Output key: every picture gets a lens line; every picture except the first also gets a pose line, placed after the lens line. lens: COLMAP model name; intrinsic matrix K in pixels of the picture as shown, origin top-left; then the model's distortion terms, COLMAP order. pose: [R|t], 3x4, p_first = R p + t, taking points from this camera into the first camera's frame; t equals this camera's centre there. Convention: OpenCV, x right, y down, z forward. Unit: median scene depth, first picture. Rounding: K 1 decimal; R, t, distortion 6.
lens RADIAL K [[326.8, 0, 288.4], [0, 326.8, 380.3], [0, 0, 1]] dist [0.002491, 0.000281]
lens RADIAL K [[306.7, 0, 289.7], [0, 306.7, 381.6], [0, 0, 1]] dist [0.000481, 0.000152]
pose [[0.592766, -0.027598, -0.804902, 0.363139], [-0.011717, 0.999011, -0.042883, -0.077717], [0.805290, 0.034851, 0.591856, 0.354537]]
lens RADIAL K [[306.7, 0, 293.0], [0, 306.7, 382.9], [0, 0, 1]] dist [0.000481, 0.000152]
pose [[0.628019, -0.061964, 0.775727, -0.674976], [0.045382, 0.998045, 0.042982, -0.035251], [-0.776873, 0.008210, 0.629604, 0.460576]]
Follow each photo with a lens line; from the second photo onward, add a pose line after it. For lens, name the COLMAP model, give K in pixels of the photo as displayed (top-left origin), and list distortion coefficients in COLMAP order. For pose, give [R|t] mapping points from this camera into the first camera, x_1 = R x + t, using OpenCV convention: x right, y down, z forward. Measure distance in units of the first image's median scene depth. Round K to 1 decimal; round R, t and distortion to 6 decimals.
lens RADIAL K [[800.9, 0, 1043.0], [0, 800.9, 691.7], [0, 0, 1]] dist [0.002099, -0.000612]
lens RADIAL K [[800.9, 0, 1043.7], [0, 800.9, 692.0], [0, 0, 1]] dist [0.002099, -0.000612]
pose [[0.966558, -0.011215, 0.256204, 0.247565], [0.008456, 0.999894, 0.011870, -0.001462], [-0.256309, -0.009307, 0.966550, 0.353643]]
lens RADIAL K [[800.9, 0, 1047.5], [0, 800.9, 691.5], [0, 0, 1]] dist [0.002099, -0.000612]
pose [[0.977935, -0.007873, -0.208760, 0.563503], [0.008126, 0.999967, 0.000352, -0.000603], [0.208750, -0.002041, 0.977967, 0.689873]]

=== Task instructions ===
The expected answer is the lines from the one containing "Follow each photo" through the end of the material, reproduced exactly with both ends kept.

=== Response below ===
Follow each photo with a lens line; from the second photo onward, add a pose line after it. For lens, name the COLMAP model, give K in pixels of the photo as displayed (top-left origin), and list distortion coefficients in COLMAP order. For pose, give [R|t] mapping points from this camera into the first camera, x_1 = R x + t, using OpenCV convention: x right, y down, z forward. Measure distance in units of the first image's median scene depth. Round K to 1 decimal; round R, t and distortion to 6 decimals.
lens RADIAL K [[800.9, 0, 1043.0], [0, 800.9, 691.7], [0, 0, 1]] dist [0.002099, -0.000612]
lens RADIAL K [[800.9, 0, 1043.7], [0, 800.9, 692.0], [0, 0, 1]] dist [0.002099, -0.000612]
pose [[0.966558, -0.011215, 0.256204, 0.247565], [0.008456, 0.999894, 0.011870, -0.001462], [-0.256309, -0.009307, 0.966550, 0.353643]]
lens RADIAL K [[800.9, 0, 1047.5], [0, 800.9, 691.5], [0, 0, 1]] dist [0.002099, -0.000612]
pose [[0.977935, -0.007873, -0.208760, 0.563503], [0.008126, 0.999967, 0.000352, -0.000603], [0.208750, -0.002041, 0.977967, 0.689873]]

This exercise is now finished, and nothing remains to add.